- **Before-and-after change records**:
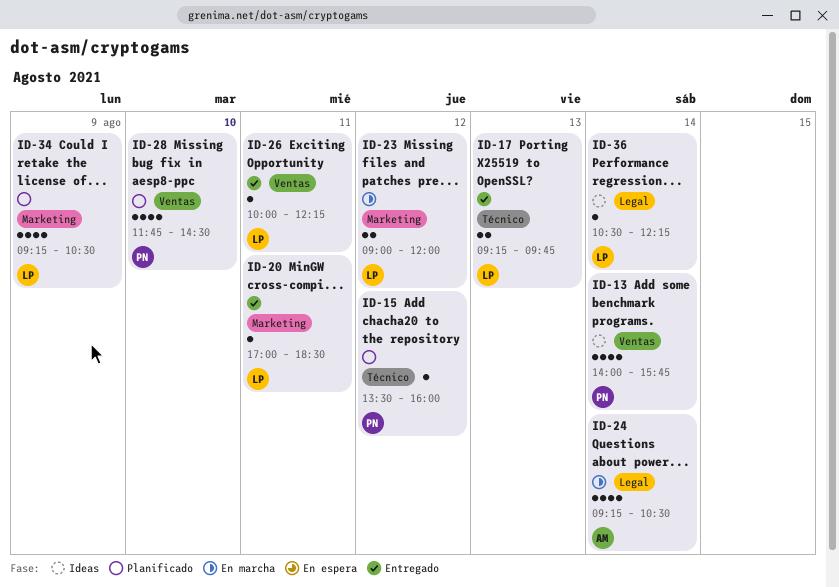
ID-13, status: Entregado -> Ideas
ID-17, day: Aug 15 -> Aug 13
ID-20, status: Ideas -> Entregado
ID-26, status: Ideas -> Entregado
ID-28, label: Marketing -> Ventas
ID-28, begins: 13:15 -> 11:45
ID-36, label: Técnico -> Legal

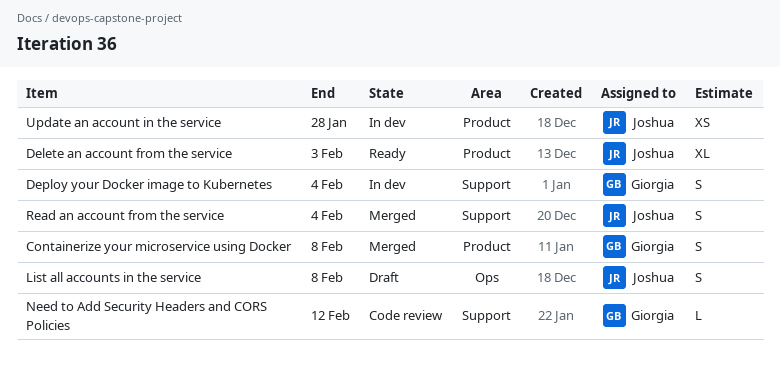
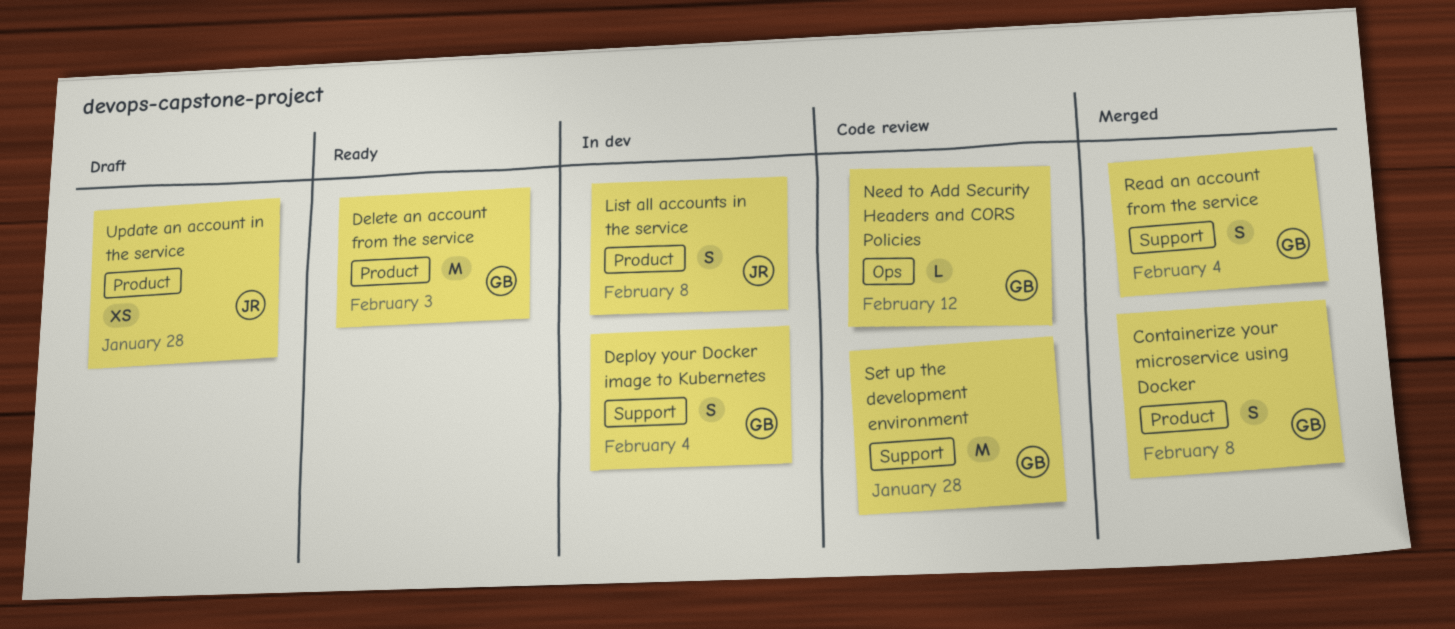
Delete an account from the service, owner: Joshua -> Giorgia
Delete an account from the service, estimate: XL -> M
List all accounts in the service, status: Draft -> In dev
List all accounts in the service, label: Ops -> Product
Need to Add Security Headers and CORS Policies, label: Support -> Ops
Read an account from the service, owner: Joshua -> Giorgia
Set up the development environment: none -> present
Update an account in the service, status: In dev -> Draft

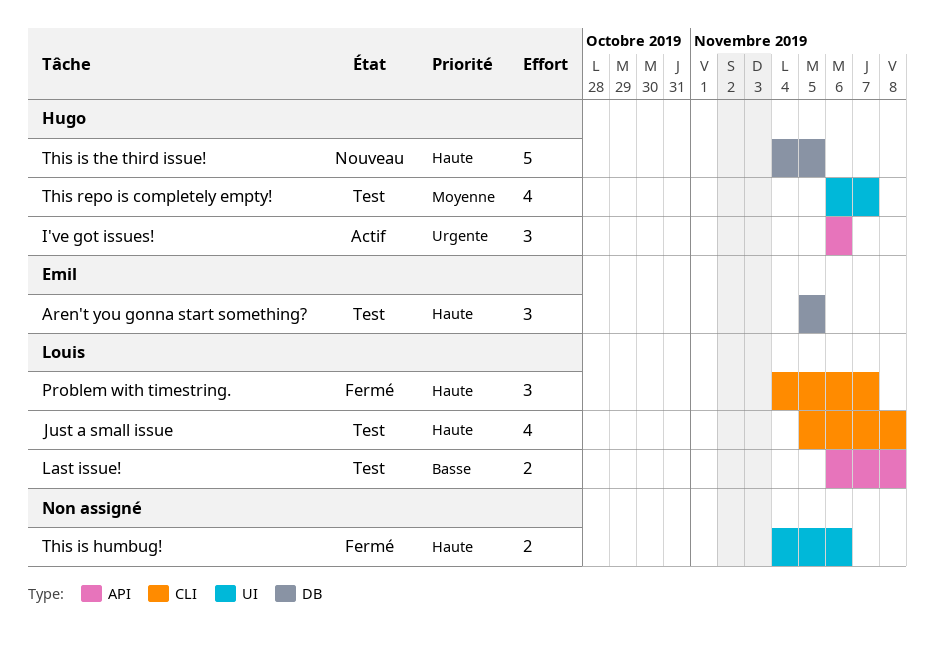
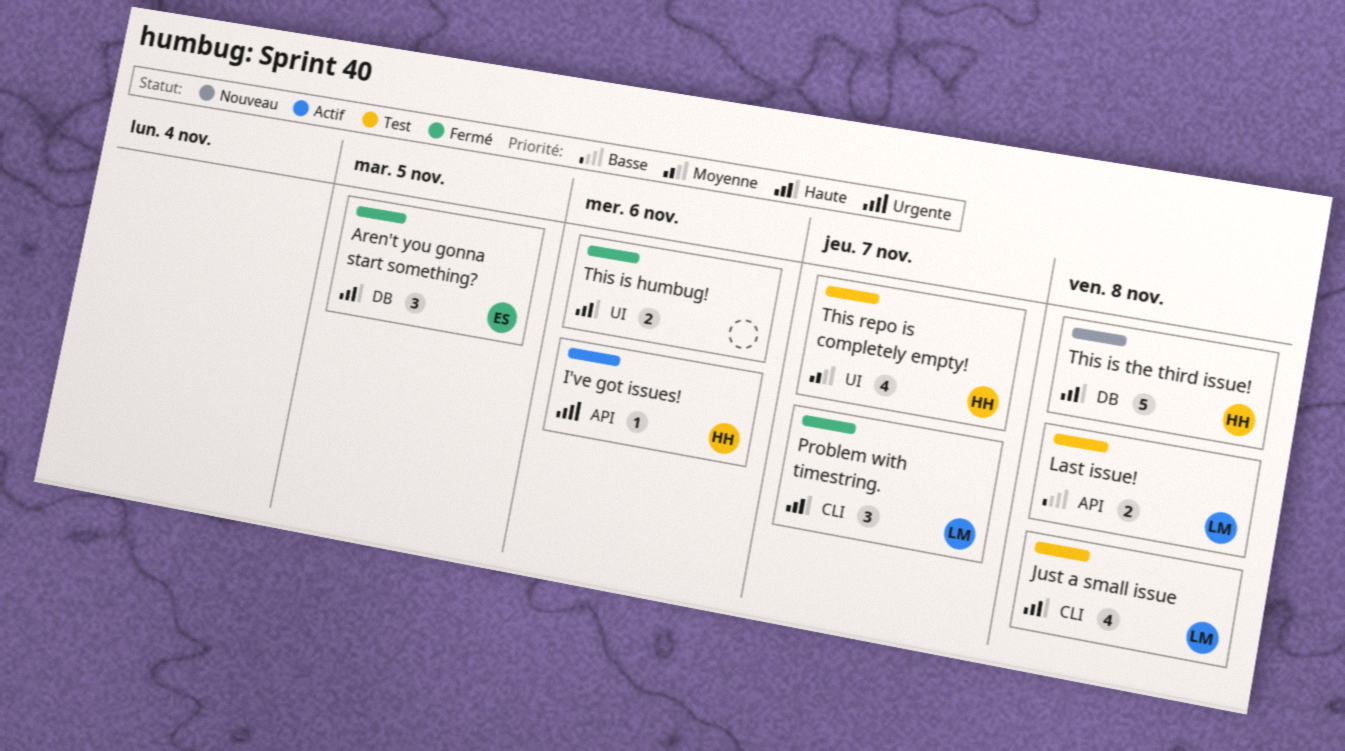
Aren't you gonna start something?, status: Test -> Fermé
I've got issues!, estimate: 3 -> 1
This is the third issue!, due: Nov 5 -> Nov 8

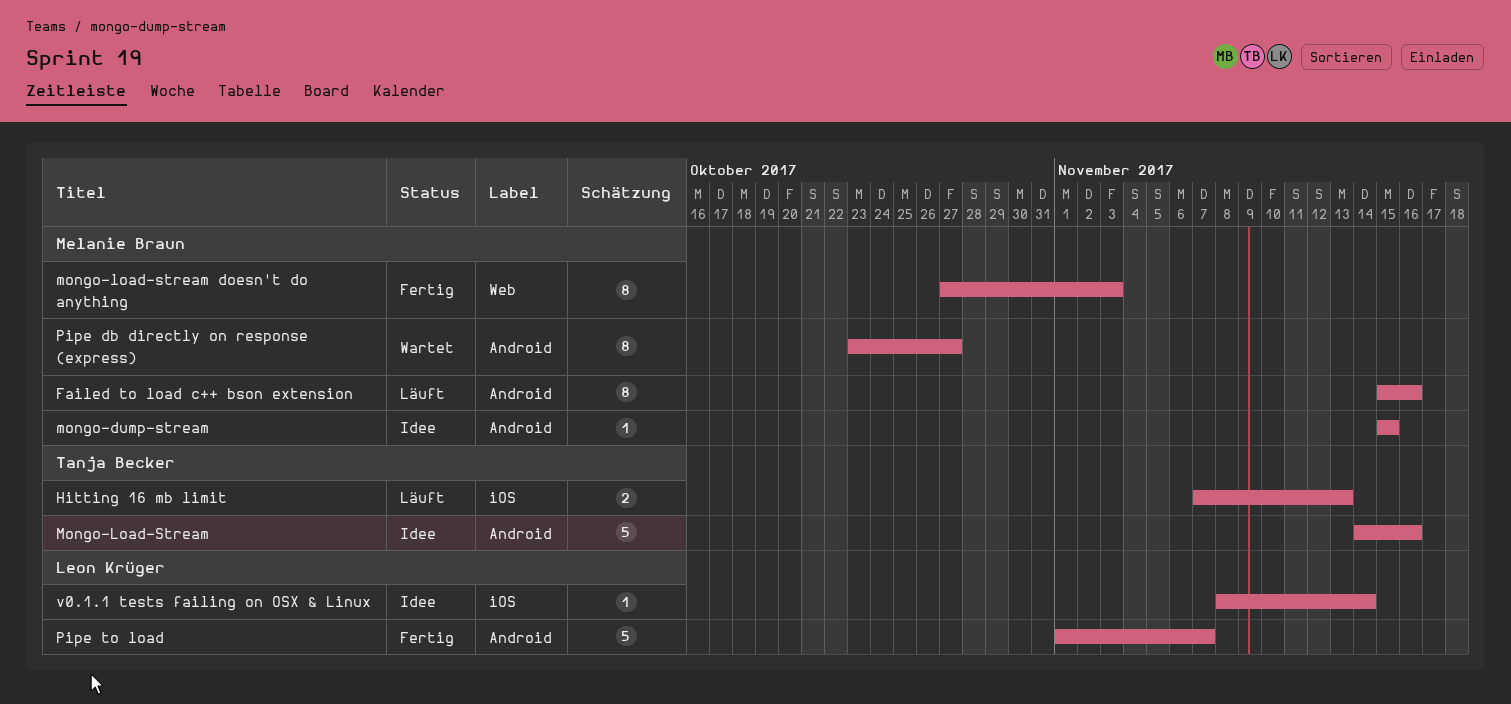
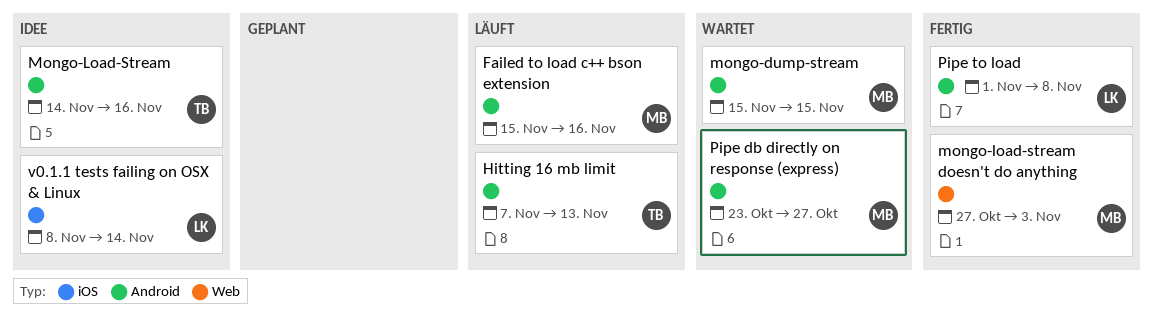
Hitting 16 mb limit, label: iOS -> Android
mongo-dump-stream, status: Idee -> Wartet
Pipe to load, due: Nov 7 -> Nov 8

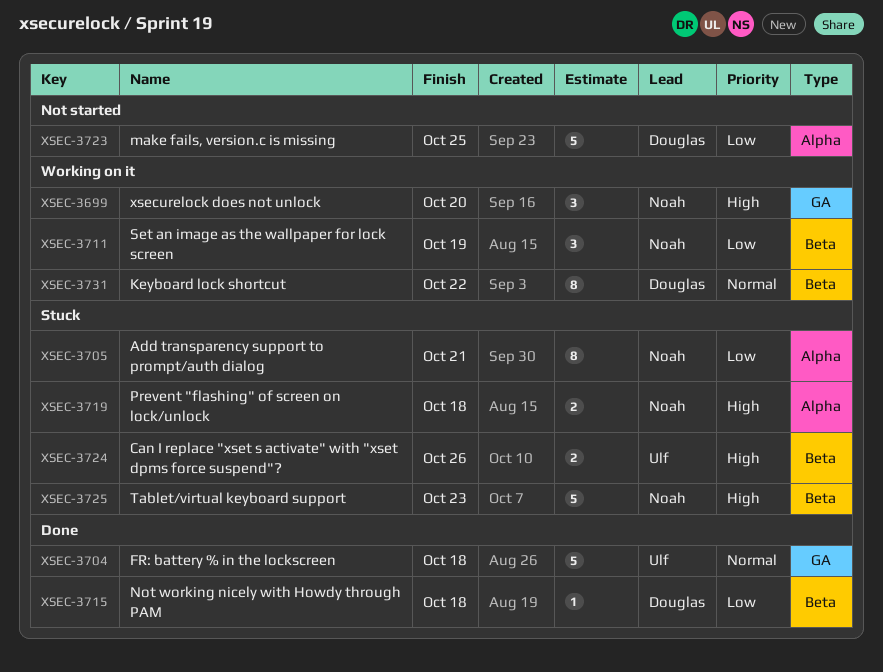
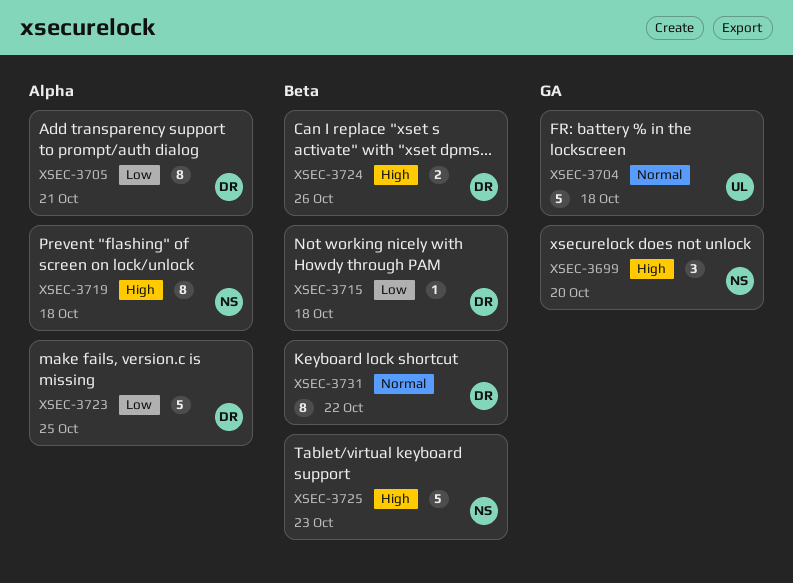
XSEC-3705, owner: Noah -> Douglas
XSEC-3711: present -> none
XSEC-3719, estimate: 2 -> 8
XSEC-3724, owner: Ulf -> Douglas

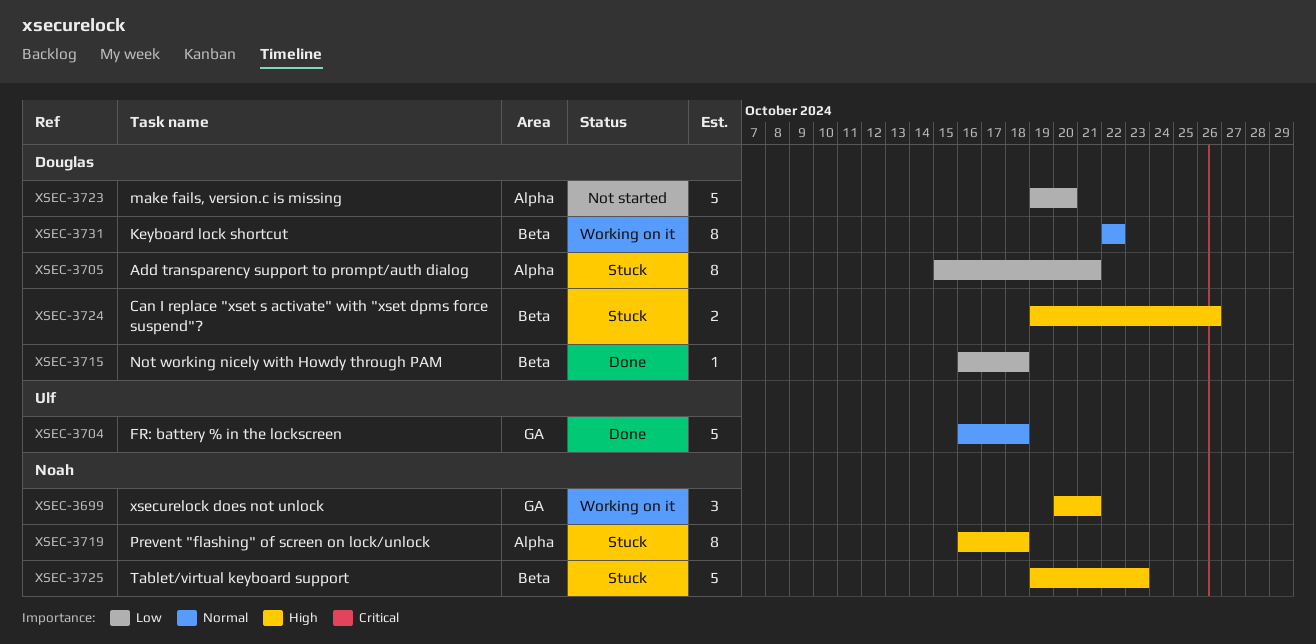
XSEC-3699, due: Oct 20 -> Oct 21
XSEC-3723, due: Oct 25 -> Oct 20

- **Task instructions**:
Among the lines above, the one with "Set up the development" opens the part to repeat and the one with "This is the third issue!, due: Nov 5 -> Nov 8" closes it; repeat only that part exactly, with no pictures.

- **Written response**:
Set up the development environment: none -> present
Update an account in the service, status: In dev -> Draft

Aren't you gonna start something?, status: Test -> Fermé
I've got issues!, estimate: 3 -> 1
This is the third issue!, due: Nov 5 -> Nov 8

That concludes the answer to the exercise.